**DOCUMENT SECTION**
Archibald Rankin who for more than a generation ranked as one of Lanark County’s outstanding men today spends the evening of his long and useful life in a ivy clad cottage that is surrounded by a wealth of beautiful flowers and where from the shaded rose arbors this fine old gentleman may look out upon the rugged hills and verdant valleys—whose enchanting beauty attracted his forebears, perhaps because it so resembled the burns and ferns of beloved Scotland.
The quaint little village of Middleville where Mr. Rankin resides was once a center of social and commercial activity and shared with Lanark Village the distinction of being the community center for these early settlers who came to Upper Canada in 1820-21. Among the number who came out at that time were Archibald Rankin and his wife Jean Scott; they came in the fall of 1821 when Lord Dalhousie, who is described as a distinguished soldier and close friend of Sir Walter Scott, was governor of Canada. The Rankins settled near Middleville and a few months after their arrival a son was born and they called him James.
Eventually James Rankin and Jean Campbell were married and to that union a family of six were born the eldest son being Archibald Rankin, subject of this sketch who has lived his useful life of 82 years in that vicinity most of the time on the farm that had been cleared through the toil of his pioneer grandfather. His services to the community have been generous; his ministry to those about him have been unselfish and his attitude has been:
“Thrice happy then if some one can say
I lived because he has passed my way.”

**SET OF TASKS**
- a) Answer these questions about the sketch of Archibald Rankin of Middleville, one line each:
(i) In what season and year did the first Archibald Rankin and Jean Scott arrive?
(ii) Whom did James Rankin marry?
(iii) How many years has the Archibald Rankin of this sketch lived?
- b) Write the next part of the sketch of Archibald Rankin of Middleville, picking up after the closing couplet.

**INFORMATION GIVEN**
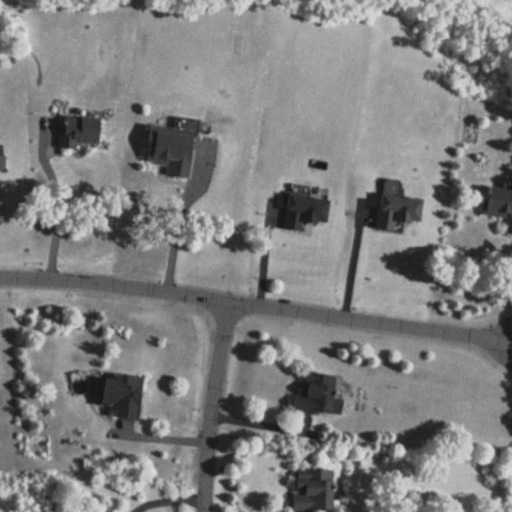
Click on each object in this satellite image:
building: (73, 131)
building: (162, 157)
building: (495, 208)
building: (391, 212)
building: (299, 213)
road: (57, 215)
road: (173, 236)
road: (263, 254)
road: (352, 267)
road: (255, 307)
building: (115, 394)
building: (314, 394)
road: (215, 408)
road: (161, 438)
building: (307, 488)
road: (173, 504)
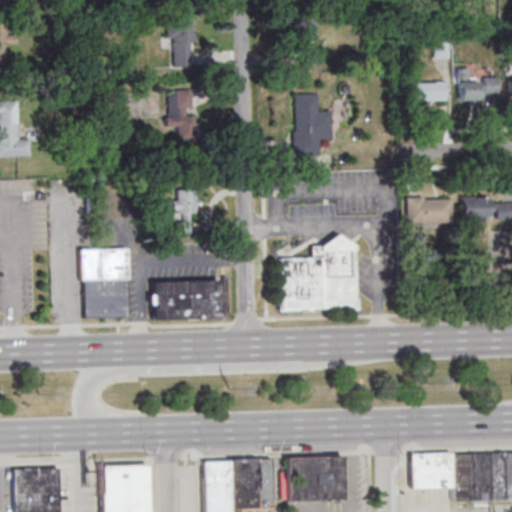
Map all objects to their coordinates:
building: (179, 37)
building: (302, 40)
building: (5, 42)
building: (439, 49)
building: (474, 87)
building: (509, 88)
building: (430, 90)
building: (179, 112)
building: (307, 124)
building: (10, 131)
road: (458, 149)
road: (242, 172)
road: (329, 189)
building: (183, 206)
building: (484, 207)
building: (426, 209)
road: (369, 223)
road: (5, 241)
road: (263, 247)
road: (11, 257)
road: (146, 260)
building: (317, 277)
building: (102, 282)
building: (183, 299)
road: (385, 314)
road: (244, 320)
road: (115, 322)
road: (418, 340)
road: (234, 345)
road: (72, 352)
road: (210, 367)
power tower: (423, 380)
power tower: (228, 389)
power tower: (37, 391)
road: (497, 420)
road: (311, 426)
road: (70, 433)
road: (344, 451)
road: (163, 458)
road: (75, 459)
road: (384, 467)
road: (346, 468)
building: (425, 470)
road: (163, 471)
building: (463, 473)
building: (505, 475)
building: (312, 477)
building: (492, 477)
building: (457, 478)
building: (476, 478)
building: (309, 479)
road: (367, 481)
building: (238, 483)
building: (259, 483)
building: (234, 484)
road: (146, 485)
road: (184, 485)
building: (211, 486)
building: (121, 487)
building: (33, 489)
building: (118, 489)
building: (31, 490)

* * *

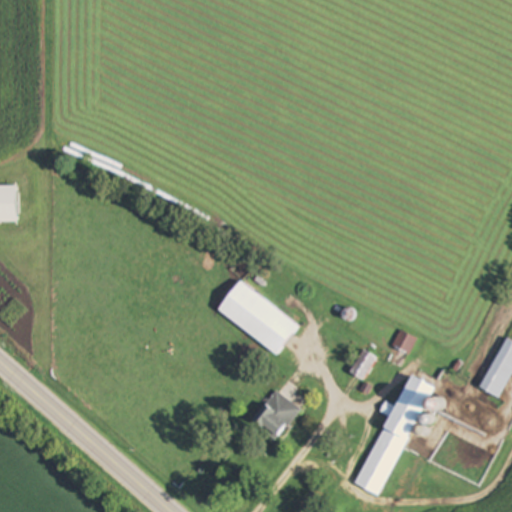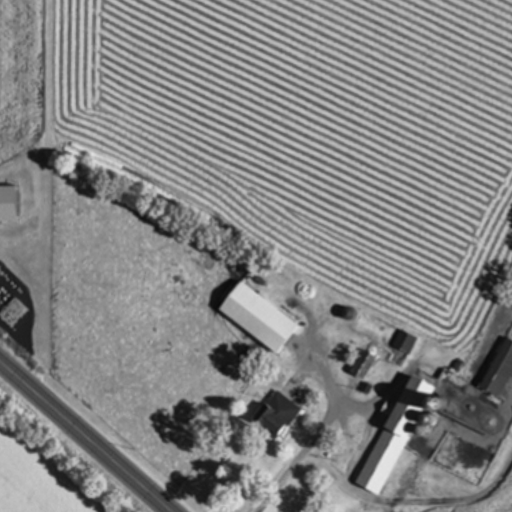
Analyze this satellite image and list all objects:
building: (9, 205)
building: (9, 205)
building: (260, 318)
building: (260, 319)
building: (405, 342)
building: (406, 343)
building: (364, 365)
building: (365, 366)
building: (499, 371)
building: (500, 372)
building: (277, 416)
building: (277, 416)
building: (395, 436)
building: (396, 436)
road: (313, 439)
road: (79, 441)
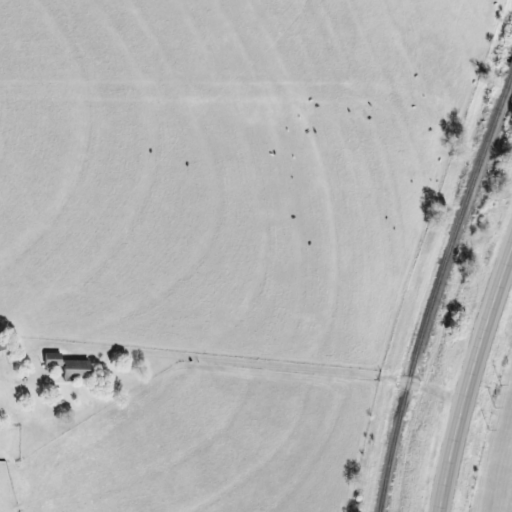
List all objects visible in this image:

**ANSWERS PER TASK**
- a)
(i) The fall of 1821
(ii) Jean Campbell
(iii) 82 years

- b)
After acquiring a modest education in the quaint little school at Middleville, Archibald Rankin qualified as a teacher and for four years taught in the school in which he had been educated. He became clerk of the municipality a post which he filled with the utmost satisfaction for the record period of 52 years he having succeeded his great uncle William Scott. Mr. Rankin recalls that John Rayside Gemmill was the first municipal clerk when the township was organized; he was also the first to publish a newspaper in Lanark County and subsequently as a publisher went to Sarnia.
But clerk of the municipality was only part of Mr. Rankin’s many and varied duties. He was a secretary and treasurer of the famed Middleville fair over a period of 55 years; he practically organized the Middleville Division of the Sons of Temperance; he was a member of the Sons of Temperance when he was 13 years old; he attended several conventions as a youth and in 1913 at the Cahawa(?) Convention he was elected Grand Worthy Patriarch of Ontario, the highest office in the gift of the members. He was treasurer of the Congregational Church of Middleville for more than half a century and he continued to serve as treasurer and Sunday school secretary after the advent of the church union. He was secretary of the local Oddfellows and Foresters Lodge throughout the greater part of his life. He joined the church choir in the days of the precentor and tuning fork and is still an active member at the age of 82.
Mr. Rankin recalls the coming to Middleville of the first clergyman of the Congregational denomination. He was Rev. R.H. Black, a sturdy man of strong principles who came out from Dunkirk, Scotland in 1852 and organized the congregation in Middleville. In that church, Mr. Rankin was married to Beatrice Ellies(?) Ekles(?) daughter of a pioneer of Dalhoiusie Township who passed away in 1900. They were the last couple upon whom banns were pronounced. The license system came into vogue at that time.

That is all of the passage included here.